The 20 most attacked apps

Scan de la page d'accueil de Visu LHS
@ Frédéric Beck

In 2014 Inria teamed up with the NICT, Japan’s National Institute of Information and Communications, to develop a shared platform for viewing attacks identified using their respective telescopes. The VISU LHS presents a user-friendly top 20 of the most attacked apps in near real-time, with a 3D data map, helping to boost the visibility of the work carried out by the LHS in Nancy, particularly among manufacturers and decision-makers.

Probes and bait

The engineers from Inria Nancy - Grand Est’s testing and development department are responsible for maintaining and developing the laboratory’s platform, which employs two main methods. The first is the so-called “honeypot” method, which involves putting a machine on the network that is artificially made to look vulnerable, the aim being to get an attacker to believe they are attacking a real machine. The second involves analysing the background noise of the internet in order to observe large-scale threats such as scans and distributed denial-of-service attacks by collecting messages sent to unused addresses. In order to prevent any leaks, the programmes and data collected in this way are stored in a secure environment that is not connected to any network and which is protected both digitally and physically.

This information can be viewed confidentially by industrial partners and researchers, including as part of the EU cybersecurity projects SPARTA and CONCORDIA. This is also the case for RESIST, a project team which “designs, develops and validates new models, algorithms and tools for resilient network systems”, explains Abdelkader Lahmadi, and which has developed expertise in intrusion detection and analysing attacks targeting network systems. The researchers from the Loria CARBONE team also use LHS resources to carry out morphological analysis of malware and to graphically represent components which sometimes come from other programmes which that one is based on.” 

Anticipating cyberattacks

Between 2018 and the end of 2020, as part of the NATO-funded ThreatPredict project, researchers from RESIST, Carnegie Mellon University in the USA and the International University of Rabat also developed machine learning algorithms which capture the spatio-temporal dynamics of cyberattacks and social, geopolitical and technological incidents worldwide. 
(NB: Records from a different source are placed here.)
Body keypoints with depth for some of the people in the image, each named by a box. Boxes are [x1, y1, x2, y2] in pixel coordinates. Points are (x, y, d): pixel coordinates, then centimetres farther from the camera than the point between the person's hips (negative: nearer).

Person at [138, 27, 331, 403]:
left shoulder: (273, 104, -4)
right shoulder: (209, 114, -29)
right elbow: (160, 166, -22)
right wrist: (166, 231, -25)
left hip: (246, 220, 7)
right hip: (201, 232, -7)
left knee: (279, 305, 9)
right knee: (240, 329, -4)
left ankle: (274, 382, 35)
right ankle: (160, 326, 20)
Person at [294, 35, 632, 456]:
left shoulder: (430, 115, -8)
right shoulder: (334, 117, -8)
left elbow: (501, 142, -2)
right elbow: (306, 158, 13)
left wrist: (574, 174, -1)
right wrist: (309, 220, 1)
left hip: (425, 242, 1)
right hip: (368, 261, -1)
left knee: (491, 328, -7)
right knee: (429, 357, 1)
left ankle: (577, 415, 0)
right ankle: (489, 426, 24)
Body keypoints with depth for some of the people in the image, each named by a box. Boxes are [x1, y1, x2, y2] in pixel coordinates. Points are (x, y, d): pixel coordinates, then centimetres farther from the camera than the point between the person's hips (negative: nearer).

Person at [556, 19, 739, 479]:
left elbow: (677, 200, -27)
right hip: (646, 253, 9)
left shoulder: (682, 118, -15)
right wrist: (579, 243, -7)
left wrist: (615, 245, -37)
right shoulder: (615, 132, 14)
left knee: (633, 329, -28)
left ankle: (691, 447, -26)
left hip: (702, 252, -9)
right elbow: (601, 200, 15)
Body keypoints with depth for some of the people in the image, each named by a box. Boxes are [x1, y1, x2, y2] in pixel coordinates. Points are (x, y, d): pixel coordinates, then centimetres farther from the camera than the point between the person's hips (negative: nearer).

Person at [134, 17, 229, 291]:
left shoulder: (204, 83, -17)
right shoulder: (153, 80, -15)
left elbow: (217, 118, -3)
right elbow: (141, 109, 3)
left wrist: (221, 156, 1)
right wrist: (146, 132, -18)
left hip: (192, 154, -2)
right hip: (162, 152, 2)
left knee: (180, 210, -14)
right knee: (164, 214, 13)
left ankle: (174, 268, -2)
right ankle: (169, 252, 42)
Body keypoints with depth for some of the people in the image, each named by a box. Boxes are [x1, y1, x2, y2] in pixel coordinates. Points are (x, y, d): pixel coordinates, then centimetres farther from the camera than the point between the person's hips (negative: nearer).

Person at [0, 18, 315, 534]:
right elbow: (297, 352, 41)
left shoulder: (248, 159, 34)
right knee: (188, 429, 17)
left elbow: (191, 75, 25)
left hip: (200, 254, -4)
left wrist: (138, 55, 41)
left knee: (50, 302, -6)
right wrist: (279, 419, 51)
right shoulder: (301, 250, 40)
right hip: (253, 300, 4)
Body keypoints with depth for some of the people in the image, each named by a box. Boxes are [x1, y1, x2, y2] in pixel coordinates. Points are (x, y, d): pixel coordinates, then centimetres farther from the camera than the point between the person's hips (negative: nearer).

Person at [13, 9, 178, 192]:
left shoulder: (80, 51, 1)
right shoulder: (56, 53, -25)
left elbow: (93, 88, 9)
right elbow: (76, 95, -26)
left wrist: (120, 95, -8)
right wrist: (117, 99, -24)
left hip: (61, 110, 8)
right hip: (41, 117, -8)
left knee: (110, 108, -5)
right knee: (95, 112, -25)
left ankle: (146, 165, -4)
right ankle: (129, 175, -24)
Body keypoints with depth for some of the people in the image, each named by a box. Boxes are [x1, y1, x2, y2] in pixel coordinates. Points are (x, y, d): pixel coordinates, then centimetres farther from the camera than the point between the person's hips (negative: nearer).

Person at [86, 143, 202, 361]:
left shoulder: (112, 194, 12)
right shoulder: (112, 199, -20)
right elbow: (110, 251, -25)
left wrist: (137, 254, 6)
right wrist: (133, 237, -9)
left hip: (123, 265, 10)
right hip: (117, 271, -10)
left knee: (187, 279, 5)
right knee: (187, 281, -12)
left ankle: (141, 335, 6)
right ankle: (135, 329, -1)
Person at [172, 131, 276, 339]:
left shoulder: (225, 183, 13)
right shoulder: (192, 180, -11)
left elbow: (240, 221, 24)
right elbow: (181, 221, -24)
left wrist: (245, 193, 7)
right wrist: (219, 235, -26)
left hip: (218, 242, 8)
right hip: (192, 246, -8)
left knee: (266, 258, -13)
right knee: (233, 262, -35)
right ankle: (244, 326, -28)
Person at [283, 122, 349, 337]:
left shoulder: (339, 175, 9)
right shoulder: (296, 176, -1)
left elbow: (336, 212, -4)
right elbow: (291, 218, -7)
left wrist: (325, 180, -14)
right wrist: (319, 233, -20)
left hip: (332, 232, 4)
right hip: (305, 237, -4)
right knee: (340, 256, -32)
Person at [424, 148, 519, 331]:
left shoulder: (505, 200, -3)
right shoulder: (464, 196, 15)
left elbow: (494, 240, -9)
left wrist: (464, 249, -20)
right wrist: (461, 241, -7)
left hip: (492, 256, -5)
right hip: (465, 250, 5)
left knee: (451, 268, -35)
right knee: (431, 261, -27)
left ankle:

Ghita Mezzour, who collaborated on this project and who has just founded Dasec (an abbreviation of ‘Data In Seconds’), a Morocco-based start-up specialising in artificial intelligence and big data analysis, explains more: “Our aim was to combine data from the dark web (the underground part of the internet that is not indexed by search engines) and social media in order to predict the types of breaches that might interest attackers in the near future. The international nature of the project really helped us: we had access to vast deposits of analysable data, chiefly from the LHS and from the USA.” This sort of data is the key ingredient for any recipe aimed at improving IT security.